Da das Regime dringend Devisen benötige, sei ihm eine Erpressung wie jetzt mit „WannaCry" zuzutrauen, sagten Sicherheitsexperten. Es gehe darum, „an Geld heranzukommen, egal woher“, hieß es. Die Devisen würden für den Kauf von Technik gebraucht, die Nordkorea wegen der westlichen Sanktionen gegen das Land nicht legal erwerben könne. Es gebe zahlreiche Hinweise, dass das Regime für die Beschaffung von Geld auf Cyberangriffe setze, wie auch auf den Handel mit Drogen und Waffen.

Das bestätigt der  südkoreanische Experte Simon Choi. Er  verwies   auf einen großangelegten Hackerangriff auf das südkoreanische Online-Shopping-Portal Interpark, bei dem die Daten von mehr als zehn Millionen Nutzern gestohlen wurden. Die Hacker forderten Lösegeld in der Internet-Währung Bitcoin im Wert von rund drei Millionen Dollar (2,7 Millionen Euro). Die Polizei in Seoul beschuldigte den nordkoreanischen Geheimdienst, hinter der Attacke zu stehen.

 Hacker setzen auf Handarbeit

Die bisherigen Erlöse sprechen jedoch gegen die Theorie eines nordkoreanischen Angriffs zur Devisenbeschaffung. „Es hat die wahrscheinlich geringste Gewinnmarge die wir von einem Angriff mit Erpressersoftware gesehen haben“, sagte Craig Williams, Sicherheitsexperte bei Cisco Talos dem US-Magazin „Wired“. Denn bislang kamen nur etwa 70000 Dollar zusammen. Viel kleinere Attacken wie der Erpressungs-Trojaner Angler hätten dagegen 60 Millionen Dollar eingebracht. Der IT-Sicherheitsexperte Christoph Fischer aus Karlsruhe glaubt daher nicht an die nordkoreanische Spur: „Kim Jong Un will Milliarden bewegen und sich nicht tröpfchenweise ernähren“.

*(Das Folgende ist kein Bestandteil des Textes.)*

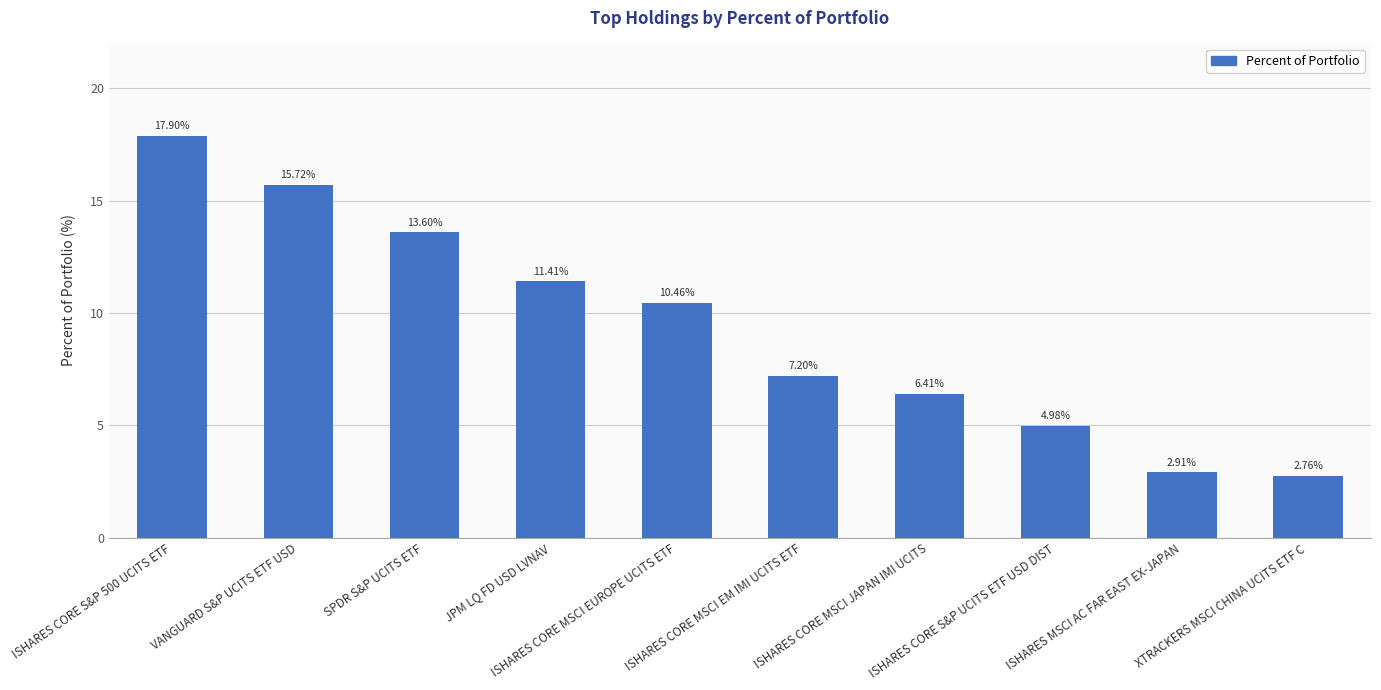

Which label corresponds to the largest value in the chart?

ISHARES CORE S&P 500 UCITS ETF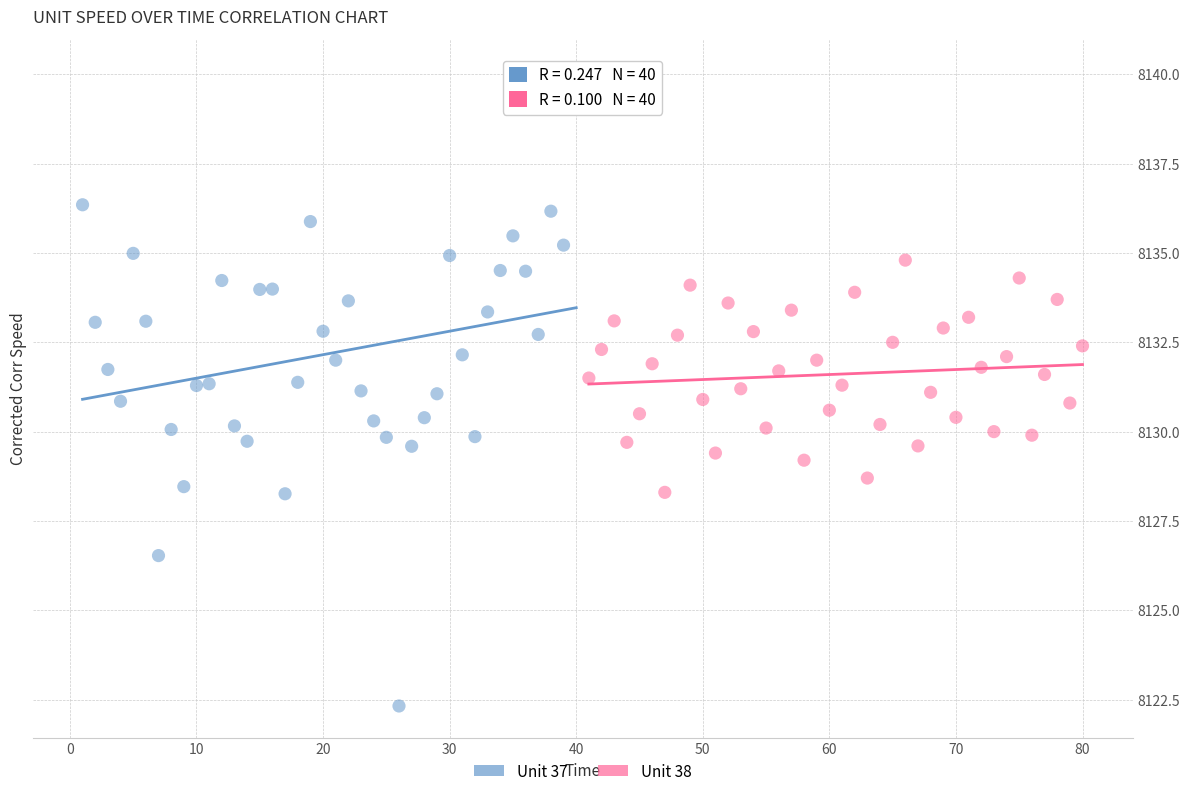

Which series reaches the maximum Y coordinate?

Unit 37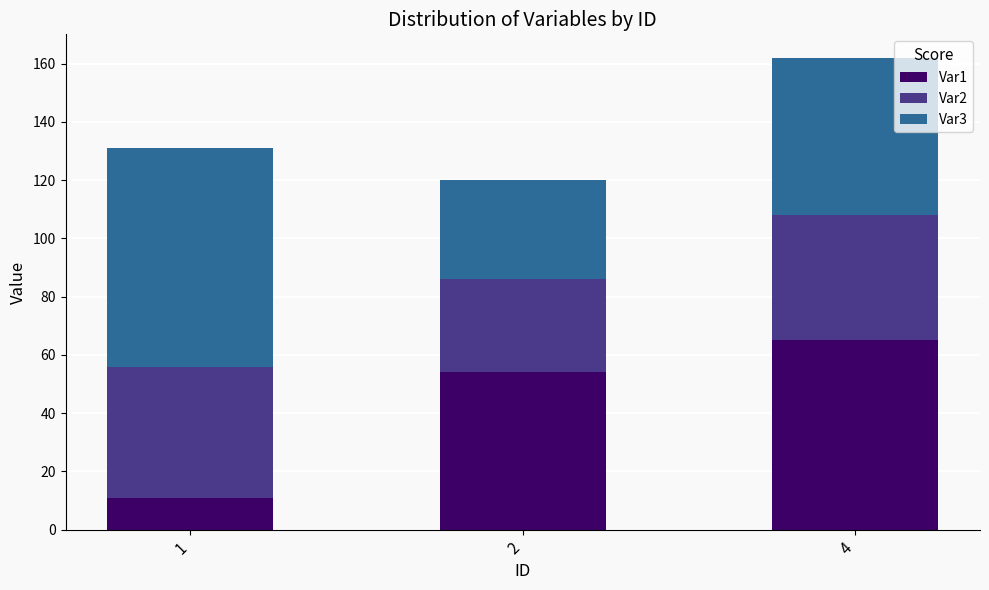

What is the difference between the second highest and minimum values in the Var1 series?

43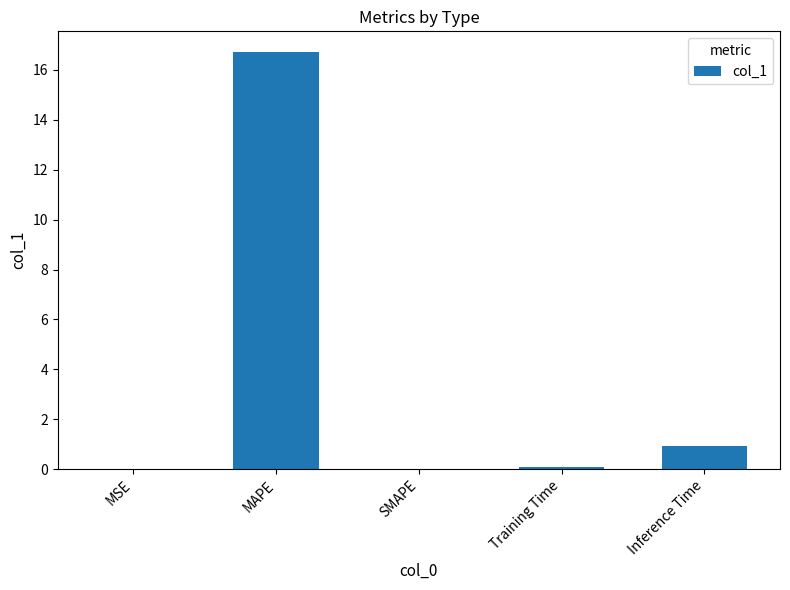

How many data points does each series have?

5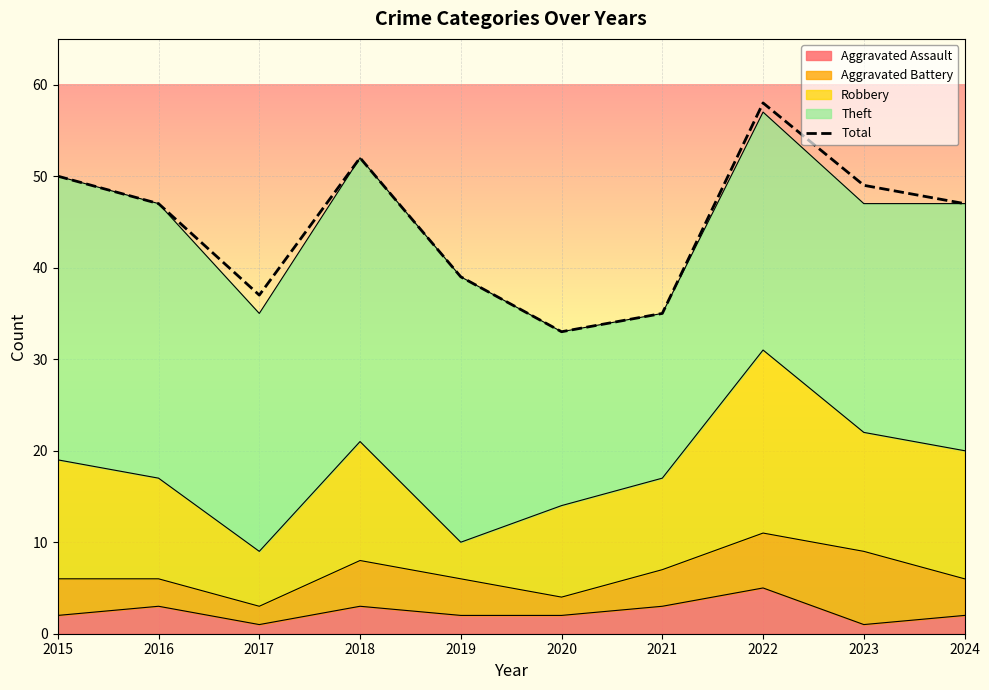

What is the average value?

45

Die Einnahmen der „WannCry“-Erpresser lassen sich nachverfolgen, da sie vier Adressen angegeben haben, an die Betroffene Bitcoin im Wert von 300 Dollar überweisen sollen, damit ihre Daten wieder freigegeben werden. Das zeigt nach Experteneinschätzung jedoch, wie amateurhaft die Urheber agieren. Normalerweise wird bei Ransomware, wie die Verschlüsselungssoftware im Fachjargon heißt, für jedes Opfer ein separates Bitcoin-Konto angelegt, so kann auch einfach nachverfolgt werden, wer schon gezahlt hat. Dessen Daten werden dann automatisch wieder freigegeben. Bei „WannaCry“ erfolgt das jedoch in Handarbeit. „Es ist wirklich ein manueller Prozess, bei dem jemand die Zahlung bestätigen und den Schlüssel senden muss“, sagt der Londoner Sicherheitsforscher Matthew Hickey.      

Sollte Nordkorea hinter dem Angriff mit WannaCry stecken, hätte das Regime zudem  seiner politischen Strategie geschadet, sagen Sicherheitsexperten. Nordkorea werbe um die Europäer, doch denen habe die Cyberattacke geschadet, betonten Sicherheitsexperten. Deshalb sei auch nicht auszuschließen, dass die Hacker eine falsche Spur in Richtung Nordkorea gelegt hätten.

Die europäische Polizeibehörde Europol warnte ebenfalls  vor voreiligen Schlüssen: Noch sei völlig unklar, wer hinter dem Angriff stecke, sagte ein Sprecher. Und auch Symantec-Experte Eric Chien  gibt sich vorsichtig: „Wir brauchen mehr Übereinstimmungen im Code“.